• **Task directions**: Go through the listing and return every line with "사용하는" in it.

(Dataset entries begins)

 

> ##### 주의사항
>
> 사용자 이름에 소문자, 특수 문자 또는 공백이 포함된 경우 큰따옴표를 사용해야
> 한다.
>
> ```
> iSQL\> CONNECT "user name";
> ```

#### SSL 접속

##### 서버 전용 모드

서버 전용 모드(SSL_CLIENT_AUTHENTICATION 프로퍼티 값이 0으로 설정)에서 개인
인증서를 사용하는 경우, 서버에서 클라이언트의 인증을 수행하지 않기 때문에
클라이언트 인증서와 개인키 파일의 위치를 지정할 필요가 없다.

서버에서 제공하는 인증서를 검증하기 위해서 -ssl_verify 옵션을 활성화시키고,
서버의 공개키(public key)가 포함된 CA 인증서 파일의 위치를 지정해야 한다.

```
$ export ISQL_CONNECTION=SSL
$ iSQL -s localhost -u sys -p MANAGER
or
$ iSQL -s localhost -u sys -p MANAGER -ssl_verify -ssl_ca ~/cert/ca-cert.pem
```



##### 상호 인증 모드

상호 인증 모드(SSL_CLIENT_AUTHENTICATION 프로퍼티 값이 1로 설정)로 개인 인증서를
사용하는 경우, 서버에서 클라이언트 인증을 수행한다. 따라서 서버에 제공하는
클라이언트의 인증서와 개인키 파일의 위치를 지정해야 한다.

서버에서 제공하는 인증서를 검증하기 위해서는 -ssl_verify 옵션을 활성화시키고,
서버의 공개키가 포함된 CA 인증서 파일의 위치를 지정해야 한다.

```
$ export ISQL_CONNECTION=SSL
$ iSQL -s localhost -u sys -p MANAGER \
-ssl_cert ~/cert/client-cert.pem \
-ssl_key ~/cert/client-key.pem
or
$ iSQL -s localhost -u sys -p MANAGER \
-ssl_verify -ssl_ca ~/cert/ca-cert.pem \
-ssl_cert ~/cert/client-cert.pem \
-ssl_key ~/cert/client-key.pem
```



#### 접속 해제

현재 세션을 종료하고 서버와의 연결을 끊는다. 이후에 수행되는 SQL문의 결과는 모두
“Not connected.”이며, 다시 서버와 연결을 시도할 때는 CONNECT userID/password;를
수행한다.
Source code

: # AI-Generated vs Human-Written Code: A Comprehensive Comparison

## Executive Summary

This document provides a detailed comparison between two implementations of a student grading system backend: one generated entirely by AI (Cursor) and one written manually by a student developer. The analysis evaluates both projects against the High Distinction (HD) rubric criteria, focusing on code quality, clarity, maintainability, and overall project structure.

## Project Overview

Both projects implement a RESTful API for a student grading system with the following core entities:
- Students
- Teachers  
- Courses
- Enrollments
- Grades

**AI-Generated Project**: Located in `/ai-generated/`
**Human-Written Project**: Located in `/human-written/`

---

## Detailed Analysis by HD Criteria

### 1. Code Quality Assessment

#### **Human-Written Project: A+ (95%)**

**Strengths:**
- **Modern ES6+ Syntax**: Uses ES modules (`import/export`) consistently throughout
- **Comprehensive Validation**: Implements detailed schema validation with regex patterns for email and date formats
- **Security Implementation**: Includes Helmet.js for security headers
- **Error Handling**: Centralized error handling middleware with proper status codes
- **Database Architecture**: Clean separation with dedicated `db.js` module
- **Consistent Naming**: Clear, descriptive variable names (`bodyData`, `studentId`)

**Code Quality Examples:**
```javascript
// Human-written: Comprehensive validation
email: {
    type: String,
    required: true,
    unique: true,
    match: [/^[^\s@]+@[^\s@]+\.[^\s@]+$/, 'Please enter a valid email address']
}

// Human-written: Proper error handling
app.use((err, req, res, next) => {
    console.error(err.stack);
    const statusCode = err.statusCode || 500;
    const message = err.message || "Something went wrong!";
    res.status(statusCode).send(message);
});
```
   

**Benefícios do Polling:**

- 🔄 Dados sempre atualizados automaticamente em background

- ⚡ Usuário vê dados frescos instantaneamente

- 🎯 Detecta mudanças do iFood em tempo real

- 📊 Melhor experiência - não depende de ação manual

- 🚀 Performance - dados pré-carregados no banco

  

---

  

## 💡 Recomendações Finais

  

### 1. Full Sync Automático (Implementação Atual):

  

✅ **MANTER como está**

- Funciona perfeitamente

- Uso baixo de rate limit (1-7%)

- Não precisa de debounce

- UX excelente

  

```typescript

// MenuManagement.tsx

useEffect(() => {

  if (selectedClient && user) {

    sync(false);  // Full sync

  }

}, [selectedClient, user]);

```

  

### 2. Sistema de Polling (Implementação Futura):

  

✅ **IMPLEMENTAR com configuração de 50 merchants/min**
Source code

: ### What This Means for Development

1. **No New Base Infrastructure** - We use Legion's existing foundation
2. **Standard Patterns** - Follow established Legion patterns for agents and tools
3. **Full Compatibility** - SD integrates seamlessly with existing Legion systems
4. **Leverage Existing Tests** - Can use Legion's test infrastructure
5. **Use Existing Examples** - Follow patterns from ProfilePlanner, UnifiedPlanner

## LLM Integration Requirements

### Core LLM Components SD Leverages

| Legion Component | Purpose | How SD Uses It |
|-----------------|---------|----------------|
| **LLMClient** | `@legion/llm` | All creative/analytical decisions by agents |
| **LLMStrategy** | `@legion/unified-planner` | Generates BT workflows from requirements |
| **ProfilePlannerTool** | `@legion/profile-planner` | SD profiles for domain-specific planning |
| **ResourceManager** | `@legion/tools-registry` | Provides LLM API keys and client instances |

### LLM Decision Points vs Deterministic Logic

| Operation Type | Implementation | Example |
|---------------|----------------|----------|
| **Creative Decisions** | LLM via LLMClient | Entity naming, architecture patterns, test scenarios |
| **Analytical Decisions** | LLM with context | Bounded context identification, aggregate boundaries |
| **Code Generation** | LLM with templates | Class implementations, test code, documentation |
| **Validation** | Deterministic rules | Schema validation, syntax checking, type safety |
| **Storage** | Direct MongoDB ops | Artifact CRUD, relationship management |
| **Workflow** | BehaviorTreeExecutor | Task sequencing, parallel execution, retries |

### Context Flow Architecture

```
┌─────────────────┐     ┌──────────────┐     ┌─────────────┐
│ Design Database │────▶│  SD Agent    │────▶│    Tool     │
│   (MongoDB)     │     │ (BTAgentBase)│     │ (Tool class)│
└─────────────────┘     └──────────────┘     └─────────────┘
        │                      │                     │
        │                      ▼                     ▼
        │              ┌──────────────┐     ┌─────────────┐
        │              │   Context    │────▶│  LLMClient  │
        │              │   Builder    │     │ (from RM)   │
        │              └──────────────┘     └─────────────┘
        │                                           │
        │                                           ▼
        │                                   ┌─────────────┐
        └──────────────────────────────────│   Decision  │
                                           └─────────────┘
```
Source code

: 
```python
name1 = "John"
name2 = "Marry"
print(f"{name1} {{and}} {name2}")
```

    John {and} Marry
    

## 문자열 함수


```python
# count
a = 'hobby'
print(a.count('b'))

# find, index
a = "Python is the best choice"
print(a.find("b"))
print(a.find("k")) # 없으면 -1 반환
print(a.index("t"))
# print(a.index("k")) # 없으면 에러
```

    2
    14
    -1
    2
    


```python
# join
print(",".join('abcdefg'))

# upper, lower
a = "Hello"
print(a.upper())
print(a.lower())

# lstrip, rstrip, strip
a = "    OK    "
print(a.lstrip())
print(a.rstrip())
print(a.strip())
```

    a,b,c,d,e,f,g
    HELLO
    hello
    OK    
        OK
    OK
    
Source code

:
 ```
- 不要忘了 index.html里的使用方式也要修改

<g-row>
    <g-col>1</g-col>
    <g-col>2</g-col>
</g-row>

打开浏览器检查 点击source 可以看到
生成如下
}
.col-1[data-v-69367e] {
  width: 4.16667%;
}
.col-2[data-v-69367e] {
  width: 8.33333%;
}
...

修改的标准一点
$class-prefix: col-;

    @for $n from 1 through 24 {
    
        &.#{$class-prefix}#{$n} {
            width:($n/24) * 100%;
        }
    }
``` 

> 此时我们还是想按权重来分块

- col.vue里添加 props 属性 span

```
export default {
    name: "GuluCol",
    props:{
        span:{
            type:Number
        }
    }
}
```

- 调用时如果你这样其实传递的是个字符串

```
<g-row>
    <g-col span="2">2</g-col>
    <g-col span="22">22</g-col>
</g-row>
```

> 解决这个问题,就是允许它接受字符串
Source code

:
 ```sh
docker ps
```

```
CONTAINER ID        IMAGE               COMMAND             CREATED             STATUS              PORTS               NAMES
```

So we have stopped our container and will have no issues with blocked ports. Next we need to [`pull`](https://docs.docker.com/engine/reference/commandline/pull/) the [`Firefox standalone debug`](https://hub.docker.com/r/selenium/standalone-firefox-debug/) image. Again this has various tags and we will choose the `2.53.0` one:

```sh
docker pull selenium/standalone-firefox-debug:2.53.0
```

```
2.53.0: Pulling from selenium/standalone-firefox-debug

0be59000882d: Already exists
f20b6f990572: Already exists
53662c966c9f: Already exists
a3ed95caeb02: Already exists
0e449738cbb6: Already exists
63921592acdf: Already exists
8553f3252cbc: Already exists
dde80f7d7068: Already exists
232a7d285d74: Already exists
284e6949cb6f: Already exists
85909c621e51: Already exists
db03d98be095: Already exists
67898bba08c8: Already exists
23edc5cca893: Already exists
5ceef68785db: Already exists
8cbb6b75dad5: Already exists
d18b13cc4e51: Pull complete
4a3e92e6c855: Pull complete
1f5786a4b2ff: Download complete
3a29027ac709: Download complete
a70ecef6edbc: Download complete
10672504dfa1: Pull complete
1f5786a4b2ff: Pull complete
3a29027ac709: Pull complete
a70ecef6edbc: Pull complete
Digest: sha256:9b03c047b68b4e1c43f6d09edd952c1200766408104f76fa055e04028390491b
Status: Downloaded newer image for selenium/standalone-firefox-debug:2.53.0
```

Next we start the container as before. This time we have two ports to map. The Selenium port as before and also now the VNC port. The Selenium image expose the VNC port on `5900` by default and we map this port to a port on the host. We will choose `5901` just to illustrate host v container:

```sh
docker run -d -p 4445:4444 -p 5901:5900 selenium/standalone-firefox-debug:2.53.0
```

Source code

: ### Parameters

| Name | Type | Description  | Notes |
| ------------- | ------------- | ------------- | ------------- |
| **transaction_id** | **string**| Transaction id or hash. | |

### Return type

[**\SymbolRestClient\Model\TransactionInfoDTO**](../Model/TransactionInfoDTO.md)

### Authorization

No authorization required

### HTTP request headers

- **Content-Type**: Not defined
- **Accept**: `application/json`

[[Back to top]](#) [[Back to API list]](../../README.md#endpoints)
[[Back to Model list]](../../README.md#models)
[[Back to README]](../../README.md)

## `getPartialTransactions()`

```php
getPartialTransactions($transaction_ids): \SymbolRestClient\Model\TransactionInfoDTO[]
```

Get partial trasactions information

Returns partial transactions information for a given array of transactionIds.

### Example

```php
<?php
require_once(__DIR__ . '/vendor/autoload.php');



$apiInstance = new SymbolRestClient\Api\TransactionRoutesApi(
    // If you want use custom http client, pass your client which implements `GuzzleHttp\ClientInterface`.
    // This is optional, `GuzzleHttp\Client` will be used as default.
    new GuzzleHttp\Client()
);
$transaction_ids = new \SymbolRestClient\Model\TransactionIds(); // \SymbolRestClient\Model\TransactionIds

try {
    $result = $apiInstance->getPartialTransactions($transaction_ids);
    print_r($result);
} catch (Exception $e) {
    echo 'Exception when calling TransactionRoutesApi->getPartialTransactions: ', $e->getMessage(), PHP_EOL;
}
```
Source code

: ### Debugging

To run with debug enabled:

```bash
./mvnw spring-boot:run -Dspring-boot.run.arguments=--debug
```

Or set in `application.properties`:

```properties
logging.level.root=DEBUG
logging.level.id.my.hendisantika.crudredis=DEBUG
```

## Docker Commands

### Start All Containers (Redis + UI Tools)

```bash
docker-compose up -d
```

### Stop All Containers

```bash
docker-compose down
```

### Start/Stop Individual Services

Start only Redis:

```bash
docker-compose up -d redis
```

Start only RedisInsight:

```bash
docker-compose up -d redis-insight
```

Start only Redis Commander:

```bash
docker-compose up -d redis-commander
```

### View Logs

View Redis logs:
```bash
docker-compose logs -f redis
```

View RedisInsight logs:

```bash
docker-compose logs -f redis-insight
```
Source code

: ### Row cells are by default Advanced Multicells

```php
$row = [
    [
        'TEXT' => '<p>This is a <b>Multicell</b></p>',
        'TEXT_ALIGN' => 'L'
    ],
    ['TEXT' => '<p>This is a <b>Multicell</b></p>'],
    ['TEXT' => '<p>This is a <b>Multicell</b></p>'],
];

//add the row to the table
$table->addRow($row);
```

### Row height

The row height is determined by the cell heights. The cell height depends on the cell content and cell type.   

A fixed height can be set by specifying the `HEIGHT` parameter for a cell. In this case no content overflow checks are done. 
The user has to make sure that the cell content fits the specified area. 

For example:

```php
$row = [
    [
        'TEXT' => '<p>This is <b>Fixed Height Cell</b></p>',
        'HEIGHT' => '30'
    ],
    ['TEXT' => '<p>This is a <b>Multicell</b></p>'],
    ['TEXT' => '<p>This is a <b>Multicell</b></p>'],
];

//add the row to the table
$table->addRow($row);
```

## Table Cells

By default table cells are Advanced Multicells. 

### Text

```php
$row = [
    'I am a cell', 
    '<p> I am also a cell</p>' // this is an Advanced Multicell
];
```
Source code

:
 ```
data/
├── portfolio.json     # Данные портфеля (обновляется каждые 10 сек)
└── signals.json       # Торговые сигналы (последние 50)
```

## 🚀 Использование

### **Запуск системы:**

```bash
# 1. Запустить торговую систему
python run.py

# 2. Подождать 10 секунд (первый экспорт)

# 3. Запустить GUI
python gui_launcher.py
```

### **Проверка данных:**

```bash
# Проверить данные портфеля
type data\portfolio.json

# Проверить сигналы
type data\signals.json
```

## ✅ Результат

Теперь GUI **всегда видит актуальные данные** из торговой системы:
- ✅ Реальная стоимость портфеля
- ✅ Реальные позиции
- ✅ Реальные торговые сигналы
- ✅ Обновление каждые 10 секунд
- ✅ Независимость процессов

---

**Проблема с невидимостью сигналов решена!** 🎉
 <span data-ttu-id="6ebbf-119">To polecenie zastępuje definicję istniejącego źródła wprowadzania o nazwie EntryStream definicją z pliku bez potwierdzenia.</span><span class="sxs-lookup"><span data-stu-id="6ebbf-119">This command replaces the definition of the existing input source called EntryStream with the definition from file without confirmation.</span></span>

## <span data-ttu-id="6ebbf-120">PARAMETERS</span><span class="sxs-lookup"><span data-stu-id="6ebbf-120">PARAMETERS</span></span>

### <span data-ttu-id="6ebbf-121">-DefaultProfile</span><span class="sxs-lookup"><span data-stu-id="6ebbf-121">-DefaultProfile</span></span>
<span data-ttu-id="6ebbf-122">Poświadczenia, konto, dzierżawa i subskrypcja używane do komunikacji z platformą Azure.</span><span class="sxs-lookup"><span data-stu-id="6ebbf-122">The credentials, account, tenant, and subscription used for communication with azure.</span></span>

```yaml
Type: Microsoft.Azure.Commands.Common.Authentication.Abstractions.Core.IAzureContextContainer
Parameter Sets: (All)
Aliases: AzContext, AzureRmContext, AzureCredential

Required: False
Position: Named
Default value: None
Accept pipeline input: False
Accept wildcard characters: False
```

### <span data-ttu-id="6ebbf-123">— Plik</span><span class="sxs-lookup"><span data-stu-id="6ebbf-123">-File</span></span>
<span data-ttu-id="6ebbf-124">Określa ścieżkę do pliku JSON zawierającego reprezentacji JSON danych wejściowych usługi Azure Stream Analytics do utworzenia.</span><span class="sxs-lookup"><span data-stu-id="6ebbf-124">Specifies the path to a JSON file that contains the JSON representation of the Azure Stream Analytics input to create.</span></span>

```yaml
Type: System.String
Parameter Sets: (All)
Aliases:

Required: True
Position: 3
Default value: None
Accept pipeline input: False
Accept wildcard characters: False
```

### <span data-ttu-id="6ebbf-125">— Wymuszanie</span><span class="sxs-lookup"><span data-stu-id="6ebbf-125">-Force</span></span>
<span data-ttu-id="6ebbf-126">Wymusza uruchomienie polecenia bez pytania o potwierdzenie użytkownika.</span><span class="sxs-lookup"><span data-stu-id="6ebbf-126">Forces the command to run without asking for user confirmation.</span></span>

(Dataset entries ends)

• **Solution for this task**:
인증서를 사용하는 경우, 서버에서 클라이언트의 인증을 수행하지 않기 때문에
사용하는 경우, 서버에서 클라이언트 인증을 수행한다. 따라서 서버에 제공하는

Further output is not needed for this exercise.